Problem requirements =
If a line in the entries includes "ringer", show that line.

Data provided =
• • • • •
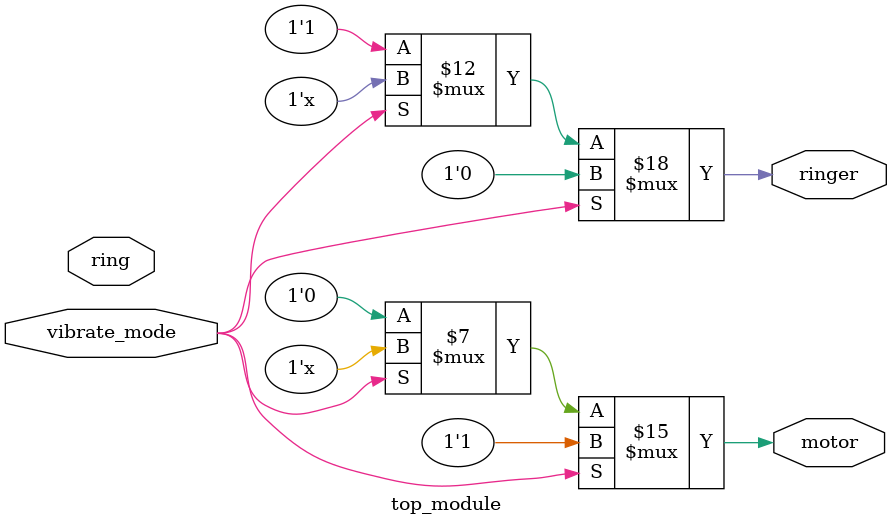
<source format=sv>
module top_module( 
  input wire ring, 
  input wire vibrate_mode, 
  output reg ringer, 
  output reg motor 
);

always @(*)
begin
  if (vibrate_mode == 1'b1)
  begin
    ringer = 1'b0;
    motor = 1'b1;
  end
  else if (ring == 1'b1)
  begin
    ringer = 1'b1;
    motor = 1'b0;
  end
  else
  begin
    ringer = 1'b1;
    motor = 1'b0;
  end
end

endmodule

</source>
• • • • •
Task response =
  output reg ringer, 
    ringer = 1'b0;
    ringer = 1'b1;
    ringer = 1'b1;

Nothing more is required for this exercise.